Maar wanneer mensen vragen: wat is dan geloven en wat voegt het toe aan het leven, kom ik weer in de buurt van Ploeger als hij zegt, dat het een betrokken raken betekent bij de bedoelingen van God, namelijk het goede en rechtvaardige leven. In onze piëtistische -gereformeerde setting betrekken we geloven vooral op het kruis van Jezus of op persoonlijk gered worden .Te weinig betrekken we het op ‘weer het beeld van God gaan vertonen’, weer gaan lijken op de mens, zoals God die bedoeld heeft, weg uit de vervreemding. Zonde is vervreemding van wat God met ons voorhad: het goede en rechtvaardige leven zélf leven en anderen voorleven. Geloven is weer mens worden naar Gods bedoeling. We worden christen om mens te worden, niet omgekeerd. Wanneer we zo christen geworden zijn, gaan onze ogen er ook voor open, dat God overal in deze wereld bezig is, ook daar waar niet van kerk sprake is. Hij is immers de Schepper van ieder mens en de hele wereld en Hij leidt alles naar zijn Rijk, zijn vernieuwde schepping. In dit brede werk van God heeft de kerk een heel bijzondere plaats, maar God doet meer dan wat Hij in en door de kerk doet.
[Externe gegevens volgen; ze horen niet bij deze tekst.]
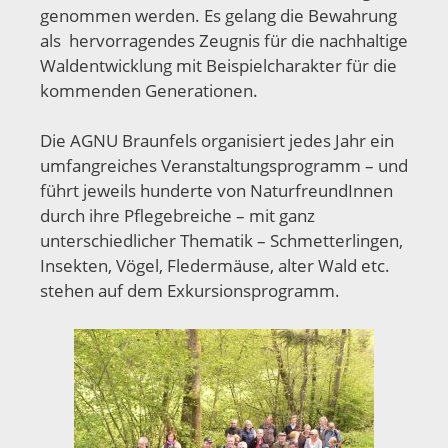
genommen werden. Es gelang die Bewahrung
als hervorragendes Zeugnis für die nachhaltige
Waldentwicklung mit Beispielcharakter für die
kommenden Generationen.
Die AGNU Braunfels organisiert jedes Jahr ein
umfangreiches Veranstaltungsprogramm – und
führt jeweils hunderte von NaturfreundInnen
durch ihre Pflegebreiche – mit ganz
unterschiedlicher Thematik – Schmetterlingen,
Insekten, Vögel, Fledermäuse, alter Wald etc.
stehen auf dem Exkursionsprogramm.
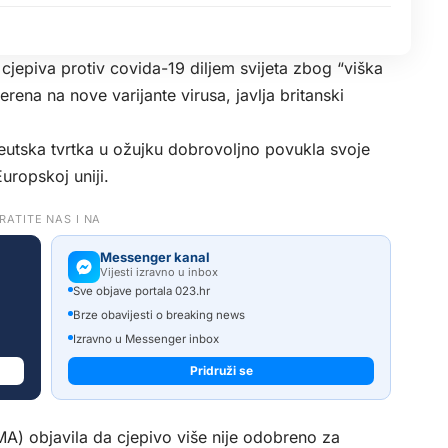
jepiva protiv covida-19 diljem svijeta zbog “viška
rena na nove varijante virusa, javlja britanski
ceutska tvrtka u ožujku dobrovoljno povukla svoje
uropskoj uniji.
RATITE NAS I NA
Messenger kanal
Vijesti izravno u inbox
Sve objave portala 023.hr
Brze obavijesti o breaking news
Izravno u Messenger inbox
Pridruži se
MA) objavila da cjepivo više nije odobreno za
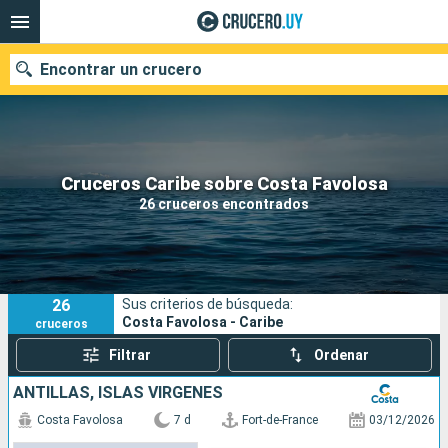
Encontrar un crucero
Nuestros destinos
Cruceros Caribe sobre Costa Favolosa
26 cruceros encontrados
Fecha de salida
Puertos
Compañías
26
Sus criterios de búsqueda:
Buscar
Costa Favolosa - Caribe
cruceros
Filtrar
Ordenar
ANTILLAS, ISLAS VÍRGENES
Costa Favolosa
7 d
Fort-de-France
03/12/2026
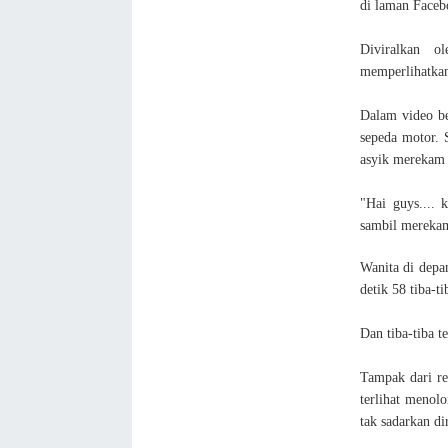
di laman Faceb
Diviralkan o
memperlihatkan 
Dalam video be
sepeda motor. 
asyik merekam 
"Hai guys.... 
sambil mereka
Wanita di depa
detik 58 tiba-t
Dan tiba-tiba t
Tampak dari re
terlihat menol
tak sadarkan dir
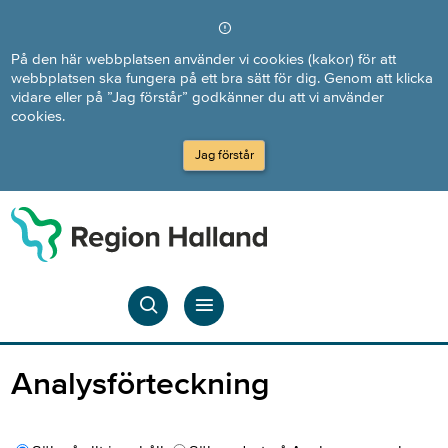
Direkt till innehållet
På den här webbplatsen använder vi cookies (kakor) för att
webbplatsen ska fungera på ett bra sätt för dig. Genom att klicka
vidare eller på ”Jag förstår” godkänner du att vi använder
cookies.
Jag förstår
Analysförteckning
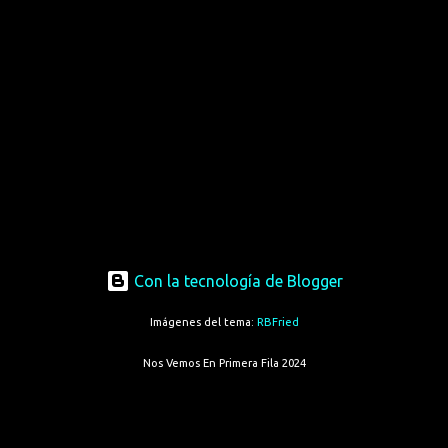
Con la tecnología de Blogger
Imágenes del tema:
RBFried
Nos Vemos En Primera Fila 2024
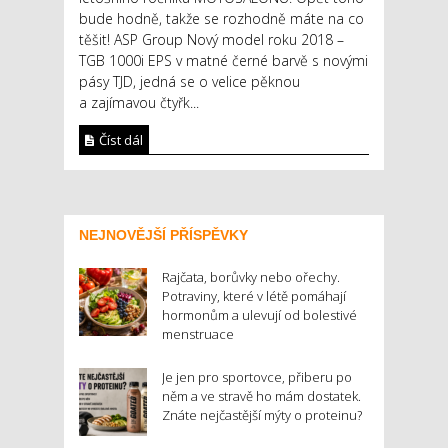
bude hodně, takže se rozhodně máte na co
těšit! ASP Group Nový model roku 2018 –
TGB 1000i EPS v matné černé barvě s novými
pásy TJD, jedná se o velice pěknou
a zajímavou čtyřk...
Číst dál
NEJNOVĚJŠÍ PŘÍSPĚVKY
Rajčata, borůvky nebo ořechy.
Potraviny, které v létě pomáhají
hormonům a ulevují od bolestivé
menstruace
Je jen pro sportovce, přiberu po
něm a ve stravě ho mám dostatek.
Znáte nejčastější mýty o proteinu?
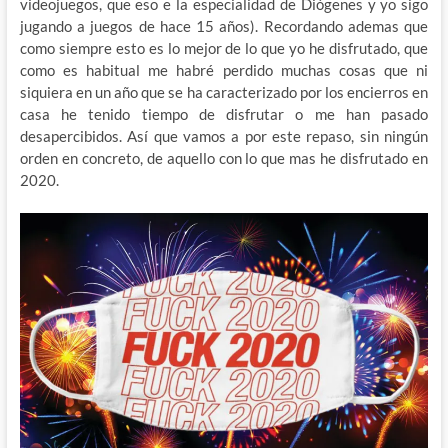
videojuegos, que eso e la especialidad de Diógenes y yo sigo
jugando a juegos de hace 15 años). Recordando ademas que
como siempre esto es lo mejor de lo que yo he disfrutado, que
como es habitual me habré perdido muchas cosas que ni
siquiera en un año que se ha caracterizado por los encierros en
casa he tenido tiempo de disfrutar o me han pasado
desapercibidos. Así que vamos a por este repaso, sin ningún
orden en concreto, de aquello con lo que mas he disfrutado en
2020.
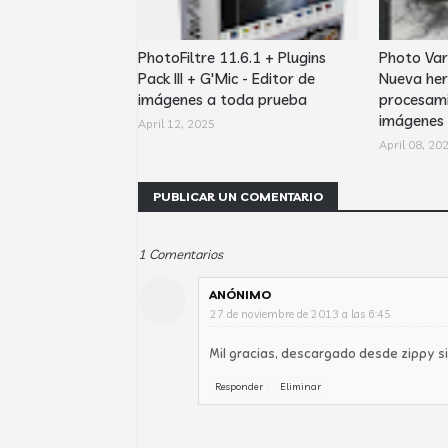
PhotoFiltre 11.6.1 + Plugins
Photo Var
Pack III + G'Mic - Editor de
Nueva her
imágenes a toda prueba
procesami
imágenes
April 12, 2025
April 08, 20
PUBLICAR UN COMENTARIO
1 Comentarios
ANÓNIMO
27 de noviembre de 2013 a las 6:45
Mil gracias, descargado desde zippy s
Responder
Eliminar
Zo komt er ook ruimte voor de bondgenootschappen waar Ploeger voor pleit. De antithese is een goede houding in kwade dagen. Maar in de meeste andere dagen mag er juist ook dankbaarheid zijn voor wat we aan goede en rechtvaardige dingen opmerken overal in de wereld en soms op de meest onverwachte plaatsen en momenten.

Onze missionaire houding

Wat betekent dit praktisch voor getuigend christen zijn in de wereld?
1. We beschouwen het als een bijzondere genade door God geroepen te zijn, omdat we weten dat we geen haar beter zijn dan wie dan ook en dat we bovendien elke dag vastgehouden moeten worden.
2. We beleven het christen zijn als deel mogen hebben aan Gods nieuwe wereld. In de doop hebben we de oude wereld achter ons gelaten en zijn nu al burgers van Gods nieuwe rijk.
3. We weten dat God daarheen met heel zijn schepping op weg is. Daarom zeggen we tegen iedereen: er is hoop. Er is hoop voor een geschonden wereld, voor alle ontrechten en verdrukten. God zal hen oprichten in zijn rijk dat komt. We nodigen mensen van harte uit dit met ons mee te geloven, omdat zo het leven heel wordt en we in staat gesteld worden mee te werken aan Gods grote doel. Dat bepaalt de zin van het leven.
4. We ondersteunen allen, die dankzij Gods goedheid ook een vermoeden hebben van een andere en betere wereld. We zijn kritisch op alle ideologieën, die door menselijke inspanning en macht de nieuwe wereld tot stand willen brengen. Dat levert alleen maar ongelukken op en zo hoeft het ook niet, want we geloven in de nieuwe wereld als een geschenk van God, dat er intussen toch niet komt zonder dat wij worden ingeschakeld.
5. In ons missionair getuigenis stellen we niet zonde en genade voorop, maar levensbestemming en levensvervreemding, gemeten aan Gods bedoelingen, zoals we die in de bijbel vinden. Wanneer mensen op deze weg zich mee willen laten nemen, komt vanzelf het schijnbaar onoplosbare probleem van het kwaad aan de orde en wat God daaraan heeft gedaan: zijn liefde tot het einde in Jezus getoond, zijn verzoening. Jezus en de verzoening zijn een heel belangrijk moment in het handelen van God, maar niet het eerste en het laatste. 

N.a.v. Albert K. Ploeger, Joke J. Ploeger-Grotegoed, De gemeente en haar verlangen. Van praktische theologie naar de geloofspraktijk van de gemeenteleden, Kampen 2001.